Records provided »
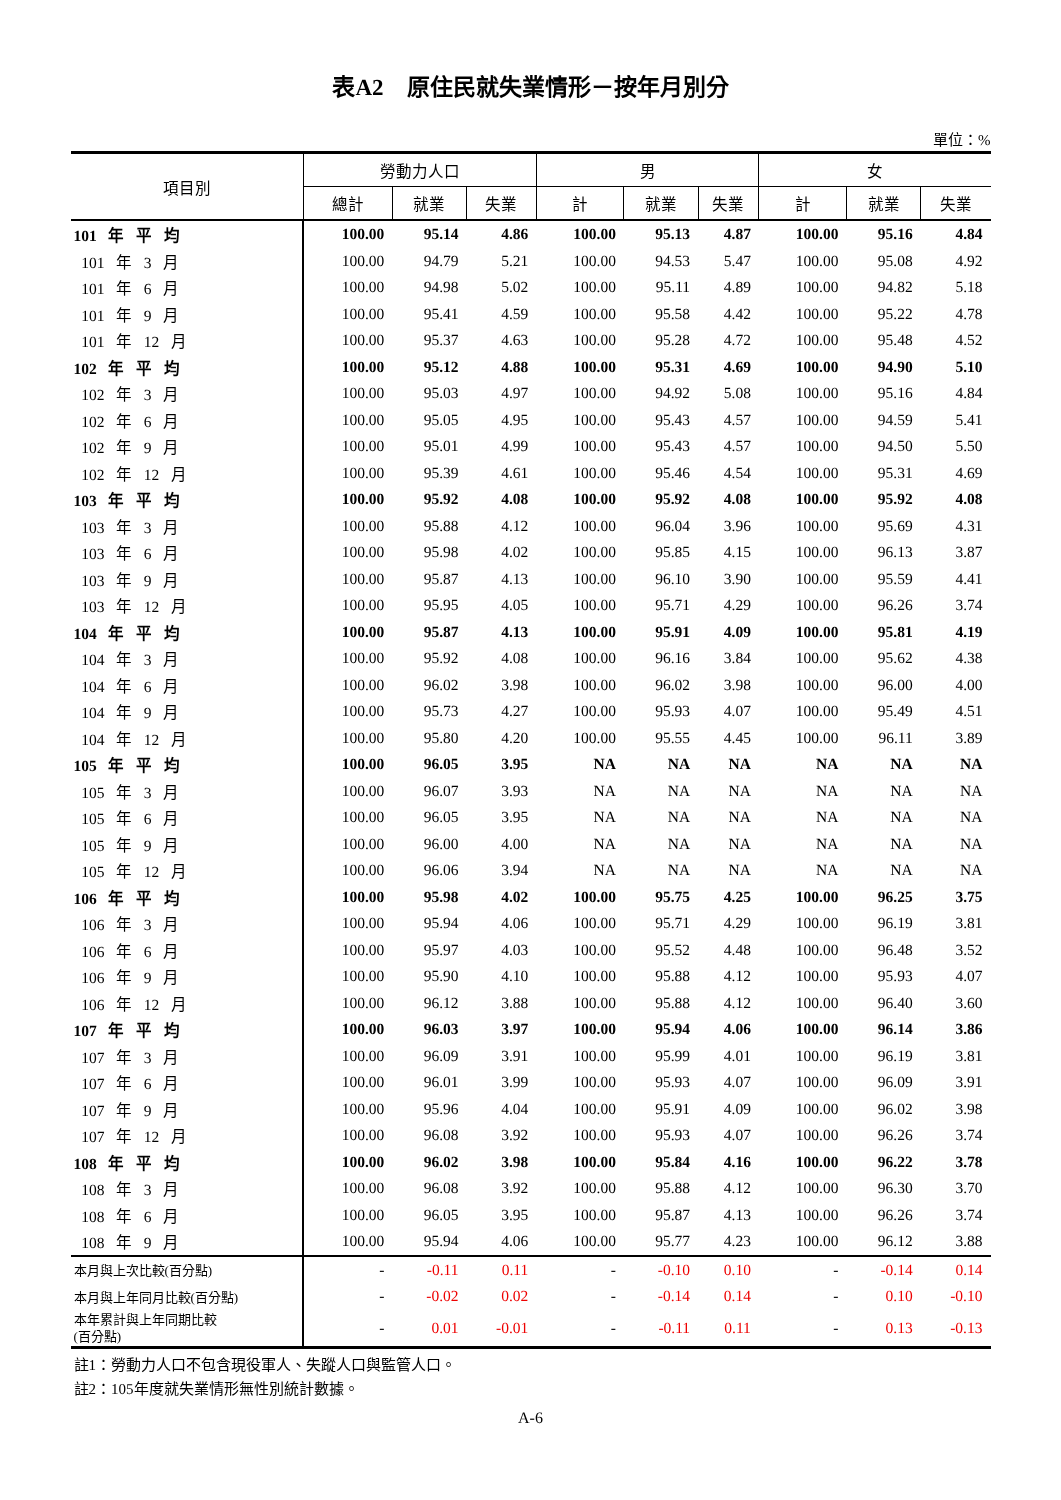表A2　原住民就失業情形－按年月別分
單位：%
| 項目別 | 勞動力人口 | | | 男 | | | 女 | | |
| --- | --- | --- | --- | --- | --- | --- | --- | --- | --- |
| | 總計 | 就業 | 失業 | 計 | 就業 | 失業 | 計 | 就業 | 失業 |
| 101 年 平 均 | 100.00 | 95.14 | 4.86 | 100.00 | 95.13 | 4.87 | 100.00 | 95.16 | 4.84 |
| 101 年 3 月 | 100.00 | 94.79 | 5.21 | 100.00 | 94.53 | 5.47 | 100.00 | 95.08 | 4.92 |
| 101 年 6 月 | 100.00 | 94.98 | 5.02 | 100.00 | 95.11 | 4.89 | 100.00 | 94.82 | 5.18 |
| 101 年 9 月 | 100.00 | 95.41 | 4.59 | 100.00 | 95.58 | 4.42 | 100.00 | 95.22 | 4.78 |
| 101 年 12 月 | 100.00 | 95.37 | 4.63 | 100.00 | 95.28 | 4.72 | 100.00 | 95.48 | 4.52 |
| 102 年 平 均 | 100.00 | 95.12 | 4.88 | 100.00 | 95.31 | 4.69 | 100.00 | 94.90 | 5.10 |
| 102 年 3 月 | 100.00 | 95.03 | 4.97 | 100.00 | 94.92 | 5.08 | 100.00 | 95.16 | 4.84 |
| 102 年 6 月 | 100.00 | 95.05 | 4.95 | 100.00 | 95.43 | 4.57 | 100.00 | 94.59 | 5.41 |
| 102 年 9 月 | 100.00 | 95.01 | 4.99 | 100.00 | 95.43 | 4.57 | 100.00 | 94.50 | 5.50 |
| 102 年 12 月 | 100.00 | 95.39 | 4.61 | 100.00 | 95.46 | 4.54 | 100.00 | 95.31 | 4.69 |
| 103 年 平 均 | 100.00 | 95.92 | 4.08 | 100.00 | 95.92 | 4.08 | 100.00 | 95.92 | 4.08 |
| 103 年 3 月 | 100.00 | 95.88 | 4.12 | 100.00 | 96.04 | 3.96 | 100.00 | 95.69 | 4.31 |
| 103 年 6 月 | 100.00 | 95.98 | 4.02 | 100.00 | 95.85 | 4.15 | 100.00 | 96.13 | 3.87 |
| 103 年 9 月 | 100.00 | 95.87 | 4.13 | 100.00 | 96.10 | 3.90 | 100.00 | 95.59 | 4.41 |
| 103 年 12 月 | 100.00 | 95.95 | 4.05 | 100.00 | 95.71 | 4.29 | 100.00 | 96.26 | 3.74 |
| 104 年 平 均 | 100.00 | 95.87 | 4.13 | 100.00 | 95.91 | 4.09 | 100.00 | 95.81 | 4.19 |
| 104 年 3 月 | 100.00 | 95.92 | 4.08 | 100.00 | 96.16 | 3.84 | 100.00 | 95.62 | 4.38 |
| 104 年 6 月 | 100.00 | 96.02 | 3.98 | 100.00 | 96.02 | 3.98 | 100.00 | 96.00 | 4.00 |
| 104 年 9 月 | 100.00 | 95.73 | 4.27 | 100.00 | 95.93 | 4.07 | 100.00 | 95.49 | 4.51 |
| 104 年 12 月 | 100.00 | 95.80 | 4.20 | 100.00 | 95.55 | 4.45 | 100.00 | 96.11 | 3.89 |
| 105 年 平 均 | 100.00 | 96.05 | 3.95 | NA | NA | NA | NA | NA | NA |
| 105 年 3 月 | 100.00 | 96.07 | 3.93 | NA | NA | NA | NA | NA | NA |
| 105 年 6 月 | 100.00 | 96.05 | 3.95 | NA | NA | NA | NA | NA | NA |
| 105 年 9 月 | 100.00 | 96.00 | 4.00 | NA | NA | NA | NA | NA | NA |
| 105 年 12 月 | 100.00 | 96.06 | 3.94 | NA | NA | NA | NA | NA | NA |
| 106 年 平 均 | 100.00 | 95.98 | 4.02 | 100.00 | 95.75 | 4.25 | 100.00 | 96.25 | 3.75 |
| 106 年 3 月 | 100.00 | 95.94 | 4.06 | 100.00 | 95.71 | 4.29 | 100.00 | 96.19 | 3.81 |
| 106 年 6 月 | 100.00 | 95.97 | 4.03 | 100.00 | 95.52 | 4.48 | 100.00 | 96.48 | 3.52 |
| 106 年 9 月 | 100.00 | 95.90 | 4.10 | 100.00 | 95.88 | 4.12 | 100.00 | 95.93 | 4.07 |
| 106 年 12 月 | 100.00 | 96.12 | 3.88 | 100.00 | 95.88 | 4.12 | 100.00 | 96.40 | 3.60 |
| 107 年 平 均 | 100.00 | 96.03 | 3.97 | 100.00 | 95.94 | 4.06 | 100.00 | 96.14 | 3.86 |
| 107 年 3 月 | 100.00 | 96.09 | 3.91 | 100.00 | 95.99 | 4.01 | 100.00 | 96.19 | 3.81 |
| 107 年 6 月 | 100.00 | 96.01 | 3.99 | 100.00 | 95.93 | 4.07 | 100.00 | 96.09 | 3.91 |
| 107 年 9 月 | 100.00 | 95.96 | 4.04 | 100.00 | 95.91 | 4.09 | 100.00 | 96.02 | 3.98 |
| 107 年 12 月 | 100.00 | 96.08 | 3.92 | 100.00 | 95.93 | 4.07 | 100.00 | 96.26 | 3.74 |
| 108 年 平 均 | 100.00 | 96.02 | 3.98 | 100.00 | 95.84 | 4.16 | 100.00 | 96.22 | 3.78 |
| 108 年 3 月 | 100.00 | 96.08 | 3.92 | 100.00 | 95.88 | 4.12 | 100.00 | 96.30 | 3.70 |
| 108 年 6 月 | 100.00 | 96.05 | 3.95 | 100.00 | 95.87 | 4.13 | 100.00 | 96.26 | 3.74 |
| 108 年 9 月 | 100.00 | 95.94 | 4.06 | 100.00 | 95.77 | 4.23 | 100.00 | 96.12 | 3.88 |
| 本月與上次比較(百分點) | - | -0.11 | 0.11 | - | -0.10 | 0.10 | - | -0.14 | 0.14 |
| 本月與上年同月比較(百分點) | - | -0.02 | 0.02 | - | -0.14 | 0.14 | - | 0.10 | -0.10 |
| 本年累計與上年同期比較 (百分點) | - | 0.01 | -0.01 | - | -0.11 | 0.11 | - | 0.13 | -0.13 |
註1：勞動力人口不包含現役軍人、失蹤人口與監管人口。
註2：105年度就失業情形無性別統計數據。
A-6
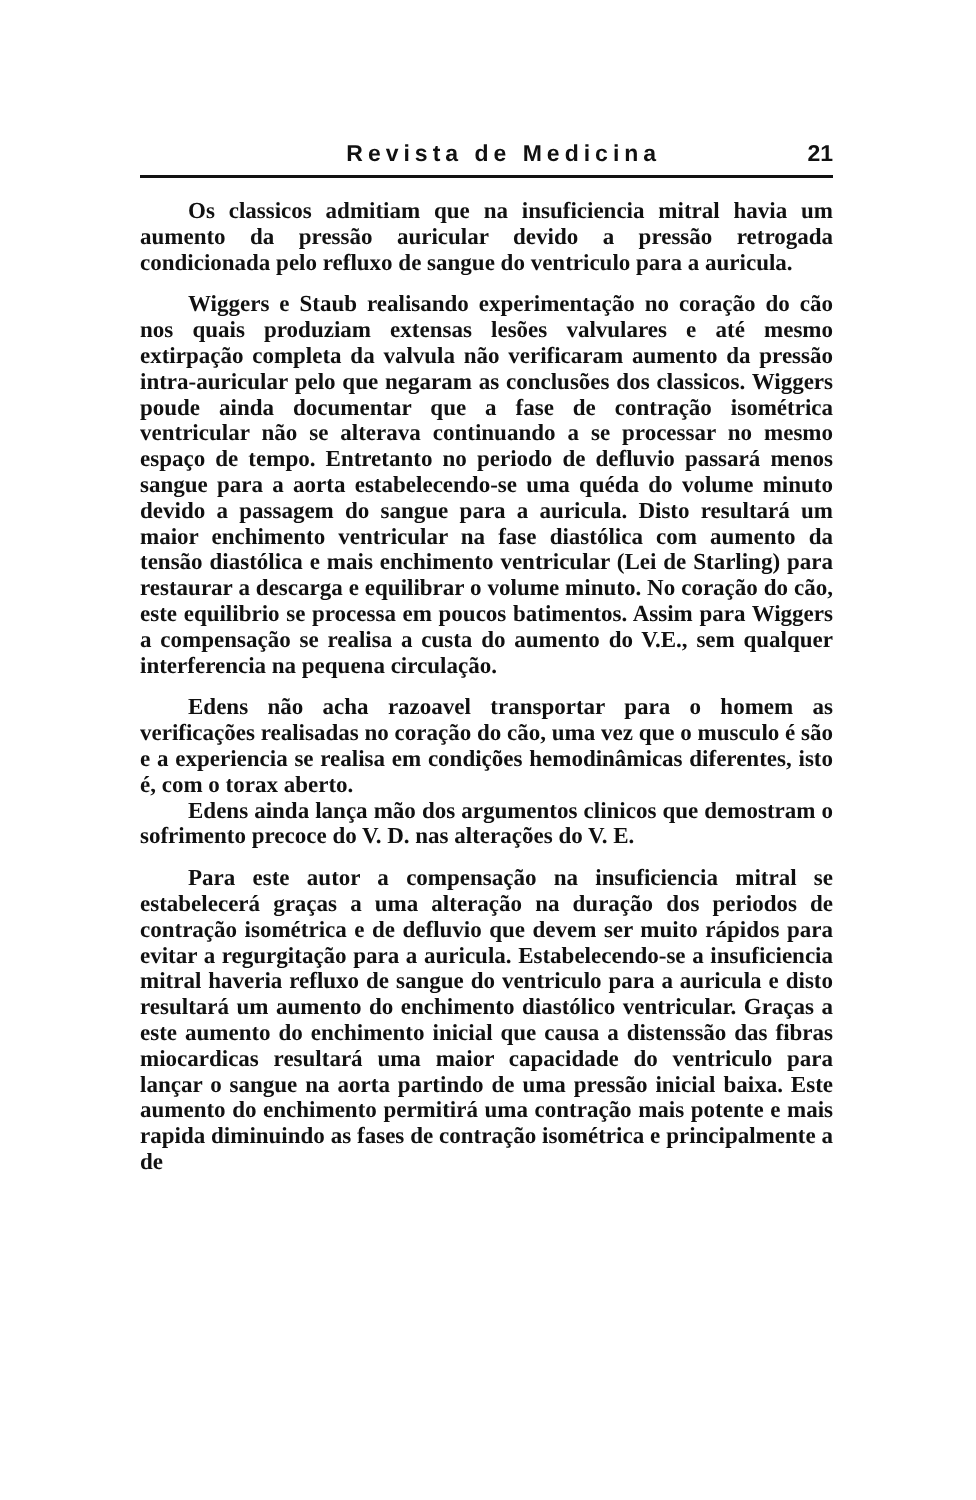Revista de Medicina 21
Os classicos admitiam que na insuficiencia mitral havia um aumento da pressão auricular devido a pressão retrogada condicionada pelo refluxo de sangue do ventriculo para a auricula.
Wiggers e Staub realisando experimentação no coração do cão nos quais produziam extensas lesões valvulares e até mesmo extirpação completa da valvula não verificaram aumento da pressão intra-auricular pelo que negaram as conclusões dos classicos. Wiggers poude ainda documentar que a fase de contração isométrica ventricular não se alterava continuando a se processar no mesmo espaço de tempo. Entretanto no periodo de defluvio passará menos sangue para a aorta estabelecendo-se uma quéda do volume minuto devido a passagem do sangue para a auricula. Disto resultará um maior enchimento ventricular na fase diastólica com aumento da tensão diastólica e mais enchimento ventricular (Lei de Starling) para restaurar a descarga e equilibrar o volume minuto. No coração do cão, este equilibrio se processa em poucos batimentos. Assim para Wiggers a compensação se realisa a custa do aumento do V.E., sem qualquer interferencia na pequena circulação.
Edens não acha razoavel transportar para o homem as verificações realisadas no coração do cão, uma vez que o musculo é são e a experiencia se realisa em condições hemodinâmicas diferentes, isto é, com o torax aberto.
Edens ainda lança mão dos argumentos clinicos que demostram o sofrimento precoce do V. D. nas alterações do V. E.
Para este autor a compensação na insuficiencia mitral se estabelecerá graças a uma alteração na duração dos periodos de contração isométrica e de defluvio que devem ser muito rápidos para evitar a regurgitação para a auricula. Estabelecendo-se a insuficiencia mitral haveria refluxo de sangue do ventriculo para a auricula e disto resultará um aumento do enchimento diastólico ventricular. Graças a este aumento do enchimento inicial que causa a distenssão das fibras miocardicas resultará uma maior capacidade do ventriculo para lançar o sangue na aorta partindo de uma pressão inicial baixa. Este aumento do enchimento permitirá uma contração mais potente e mais rapida diminuindo as fases de contração isométrica e principalmente a de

Exercise description » Among the entries above, copy exactly only the lines starting with the one containing "95.62 | 4.38 |" and going through the one containing "95.49 | 4.51 |", both ends included.

Expected answer »
| 104 年 3 月 | 100.00 | 95.92 | 4.08 | 100.00 | 96.16 | 3.84 | 100.00 | 95.62 | 4.38 |
| 104 年 6 月 | 100.00 | 96.02 | 3.98 | 100.00 | 96.02 | 3.98 | 100.00 | 96.00 | 4.00 |
| 104 年 9 月 | 100.00 | 95.73 | 4.27 | 100.00 | 95.93 | 4.07 | 100.00 | 95.49 | 4.51 |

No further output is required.